__GIVEN EXERCISE 1__
Set down the records verbatim, starting at their first line and stopping after the line that contains "orange rectangle: moved 16 px left, 3 px up".

__EXTRACTED TEXT__
※
1. **Pick the tool for the language — don't guess, check what's installed.** Inspect deps and config first:
   - JS/TS: **Stryker** (`@stryker-mutator/core`, config `stryker.conf.json`/`.mjs`); it auto-detects Jest/Vitest/Mocha runners.
   - Python: **mutmut** (`mutmut run`, config in `setup.cfg`/`pyproject.toml`) or **cosmic-ray** for larger suites.
   - Java/Kotlin: **PIT** (`pitest`, Maven/Gradle plugin). Go: **go-mutesting** or **gremlins**. Ruby: **mutant**. C#: **Stryker.NET**.
   - If no tool is installed, recommend the standard one for the stack and stop there — do not silently add a dev dependency.
2. **Scope the run to changed code — this is mandatory, not an optimization.** Mutation testing re-runs the full suite once per mutant, so a repo can take hours. Target the diff or a single package: Stryker `--mutate "src/pricing/**/*.ts"` (or `--since main` on recent versions), mutmut `--paths-to-mutate src/billing/`, PIT `targetClasses` set to the changed package. State the chosen paths up front so the run is reproducible.
3. **Run and collect the surviving mutants, not the summary number.** Execute the tool and read its detailed report (Stryker's `mutation.html`/`--reporter json`, mutmut `mutmut results` + `mutmut show <id>`, PIT's `mutations.xml`). For each survivor capture: file, line, the original code, and the exact mutation that lived (e.g. `boundary: changed >= to >` or `removed call to logAudit()`).
4. **Triage each survivor: real gap or equivalent mutant.** An **equivalent mutant** changes the code without changing observable behavior — e.g. `i <= n-1` vs `i < n`, reordering commutative operations, mutating a value that's overwritten before use. These *cannot* be killed by any test; mark them `equivalent — ignore` with a one-line reason and move on. Everything else is a genuine gap: a behavior your tests don't constrain.
※
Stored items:

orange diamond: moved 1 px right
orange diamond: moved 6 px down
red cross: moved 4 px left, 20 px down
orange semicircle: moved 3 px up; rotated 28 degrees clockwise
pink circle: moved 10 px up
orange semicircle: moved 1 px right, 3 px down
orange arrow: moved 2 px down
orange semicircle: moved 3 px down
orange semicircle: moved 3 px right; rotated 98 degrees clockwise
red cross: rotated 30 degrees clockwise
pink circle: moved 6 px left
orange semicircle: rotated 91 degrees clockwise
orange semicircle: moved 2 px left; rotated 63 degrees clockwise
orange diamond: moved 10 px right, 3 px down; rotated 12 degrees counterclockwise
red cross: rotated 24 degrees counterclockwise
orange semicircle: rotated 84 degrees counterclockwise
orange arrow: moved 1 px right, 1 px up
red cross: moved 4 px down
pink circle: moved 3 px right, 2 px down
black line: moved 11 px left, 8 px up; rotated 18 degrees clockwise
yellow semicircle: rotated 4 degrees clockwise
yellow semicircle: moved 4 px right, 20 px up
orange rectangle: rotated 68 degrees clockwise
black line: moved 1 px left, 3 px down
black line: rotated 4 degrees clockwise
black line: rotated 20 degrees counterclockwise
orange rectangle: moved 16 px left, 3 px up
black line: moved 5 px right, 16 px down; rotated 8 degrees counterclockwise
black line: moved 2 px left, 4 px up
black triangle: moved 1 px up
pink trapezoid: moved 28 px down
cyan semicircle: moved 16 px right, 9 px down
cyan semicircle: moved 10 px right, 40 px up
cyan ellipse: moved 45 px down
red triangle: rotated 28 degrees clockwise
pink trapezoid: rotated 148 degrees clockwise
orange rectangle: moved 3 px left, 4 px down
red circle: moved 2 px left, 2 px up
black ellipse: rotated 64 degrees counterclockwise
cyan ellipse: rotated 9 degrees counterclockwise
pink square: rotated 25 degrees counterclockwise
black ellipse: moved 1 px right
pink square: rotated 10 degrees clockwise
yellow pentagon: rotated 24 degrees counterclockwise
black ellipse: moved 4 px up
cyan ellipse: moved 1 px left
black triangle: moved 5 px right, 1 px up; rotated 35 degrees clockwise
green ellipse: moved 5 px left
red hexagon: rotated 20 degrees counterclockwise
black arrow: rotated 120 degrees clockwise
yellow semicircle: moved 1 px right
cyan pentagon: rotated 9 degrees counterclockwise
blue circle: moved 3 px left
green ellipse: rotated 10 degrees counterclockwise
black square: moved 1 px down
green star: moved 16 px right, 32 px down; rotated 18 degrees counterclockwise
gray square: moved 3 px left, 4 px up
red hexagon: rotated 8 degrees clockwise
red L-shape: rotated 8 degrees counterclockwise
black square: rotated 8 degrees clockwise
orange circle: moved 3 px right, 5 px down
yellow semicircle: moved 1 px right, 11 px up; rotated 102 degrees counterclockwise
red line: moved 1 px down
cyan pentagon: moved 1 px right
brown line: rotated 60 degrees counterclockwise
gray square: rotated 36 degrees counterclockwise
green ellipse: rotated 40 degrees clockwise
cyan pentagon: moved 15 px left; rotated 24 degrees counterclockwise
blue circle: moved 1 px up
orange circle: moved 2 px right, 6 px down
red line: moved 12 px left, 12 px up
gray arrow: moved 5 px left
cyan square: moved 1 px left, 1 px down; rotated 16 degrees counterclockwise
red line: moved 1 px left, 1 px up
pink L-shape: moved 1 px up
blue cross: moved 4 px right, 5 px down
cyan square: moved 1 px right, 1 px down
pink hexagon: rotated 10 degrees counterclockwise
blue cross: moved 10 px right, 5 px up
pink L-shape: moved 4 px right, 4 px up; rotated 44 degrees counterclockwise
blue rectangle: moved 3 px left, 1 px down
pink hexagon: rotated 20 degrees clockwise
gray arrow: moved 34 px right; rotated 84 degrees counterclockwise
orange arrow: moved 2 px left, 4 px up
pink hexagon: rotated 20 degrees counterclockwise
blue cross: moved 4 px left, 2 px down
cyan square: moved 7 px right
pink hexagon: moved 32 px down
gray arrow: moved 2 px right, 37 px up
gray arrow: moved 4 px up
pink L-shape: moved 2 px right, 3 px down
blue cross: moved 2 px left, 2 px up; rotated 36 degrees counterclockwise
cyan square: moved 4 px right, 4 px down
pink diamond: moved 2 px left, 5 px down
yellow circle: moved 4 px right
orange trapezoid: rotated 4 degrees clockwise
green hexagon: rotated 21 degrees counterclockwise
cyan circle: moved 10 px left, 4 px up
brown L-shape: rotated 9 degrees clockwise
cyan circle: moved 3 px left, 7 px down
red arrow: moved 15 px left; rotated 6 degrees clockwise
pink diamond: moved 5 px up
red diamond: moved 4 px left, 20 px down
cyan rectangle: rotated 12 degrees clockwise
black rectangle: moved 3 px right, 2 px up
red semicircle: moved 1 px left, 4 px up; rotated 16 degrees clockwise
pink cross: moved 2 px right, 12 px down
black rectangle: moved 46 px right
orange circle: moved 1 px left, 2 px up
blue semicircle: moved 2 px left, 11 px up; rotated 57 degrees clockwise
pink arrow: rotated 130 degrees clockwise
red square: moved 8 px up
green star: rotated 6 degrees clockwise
※
__GIVEN EXERCISE 2__
Resume the mutation testing guide at the point where it stops.

__EXPECTED OUTPUT 1__
orange diamond: moved 1 px right
orange diamond: moved 6 px down
red cross: moved 4 px left, 20 px down
orange semicircle: moved 3 px up; rotated 28 degrees clockwise
pink circle: moved 10 px up
orange semicircle: moved 1 px right, 3 px down
orange arrow: moved 2 px down
orange semicircle: moved 3 px down
orange semicircle: moved 3 px right; rotated 98 degrees clockwise
red cross: rotated 30 degrees clockwise
pink circle: moved 6 px left
orange semicircle: rotated 91 degrees clockwise
orange semicircle: moved 2 px left; rotated 63 degrees clockwise
orange diamond: moved 10 px right, 3 px down; rotated 12 degrees counterclockwise
red cross: rotated 24 degrees counterclockwise
orange semicircle: rotated 84 degrees counterclockwise
orange arrow: moved 1 px right, 1 px up
red cross: moved 4 px down
pink circle: moved 3 px right, 2 px down
black line: moved 11 px left, 8 px up; rotated 18 degrees clockwise
yellow semicircle: rotated 4 degrees clockwise
yellow semicircle: moved 4 px right, 20 px up
orange rectangle: rotated 68 degrees clockwise
black line: moved 1 px left, 3 px down
black line: rotated 4 degrees clockwise
black line: rotated 20 degrees counterclockwise
orange rectangle: moved 16 px left, 3 px up

__EXPECTED OUTPUT 2__
5. **For each real survivor, name the assertion that would kill it.** This is the payoff. A survived `changed > to >=` on a discount threshold means no test exercises the exact boundary — propose "`applyDiscount(qty=10)` where the rule is `qty > 10`: assert no discount at exactly 10." A survived `removed call to audit()` means nothing asserts the side effect — propose "assert `auditLog` received one entry after `transfer()`." Write the input and the expected behavior, not "add a test for line 42."
6. **Group survivors by file and track the score where it's worth defending.** Report the mutation score (killed / total non-equivalent) per scoped path as a *baseline to hold or raise on critical modules*, never as a vanity 100% target — chasing the last few percent usually means fighting equivalent mutants. Record the baseline so the next run can detect regressions.

> [!NOTE]
> Two survivors that share a root cause often need one assertion. A function where every arithmetic and boundary mutant survives usually has a single test that calls it and asserts only that it didn't throw — adding one real return-value assertion can kill the whole cluster at once.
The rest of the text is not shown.